■ TASK ITEM: Line for line, return the data exactly, omitting all pictures.
┌──
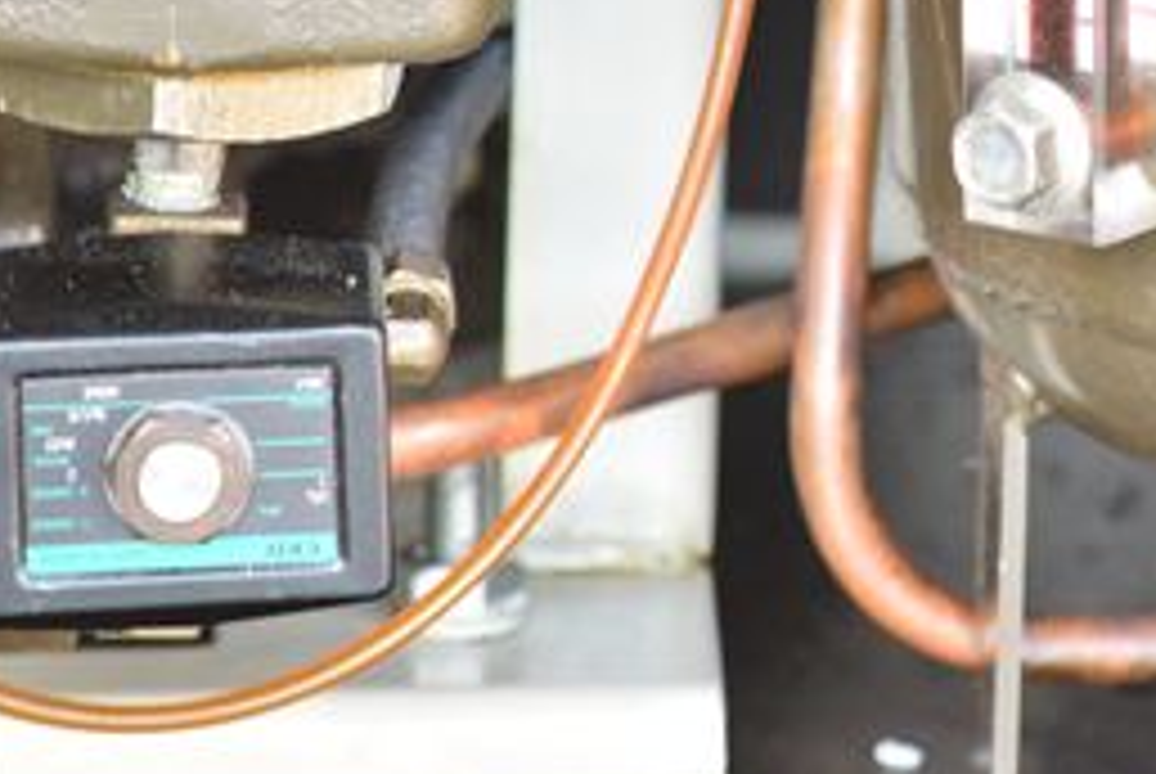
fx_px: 28129
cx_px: 1102
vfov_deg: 1.6
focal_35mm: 875
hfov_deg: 2.4
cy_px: 72
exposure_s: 1/100
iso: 1250
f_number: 6.3
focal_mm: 300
└──
■ RESPONSE FOR THIS EXERCISE:
fx_px: 28129
cx_px: 1102
vfov_deg: 1.6
focal_35mm: 875
hfov_deg: 2.4
cy_px: 72
exposure_s: 1/100
iso: 1250
f_number: 6.3
focal_mm: 300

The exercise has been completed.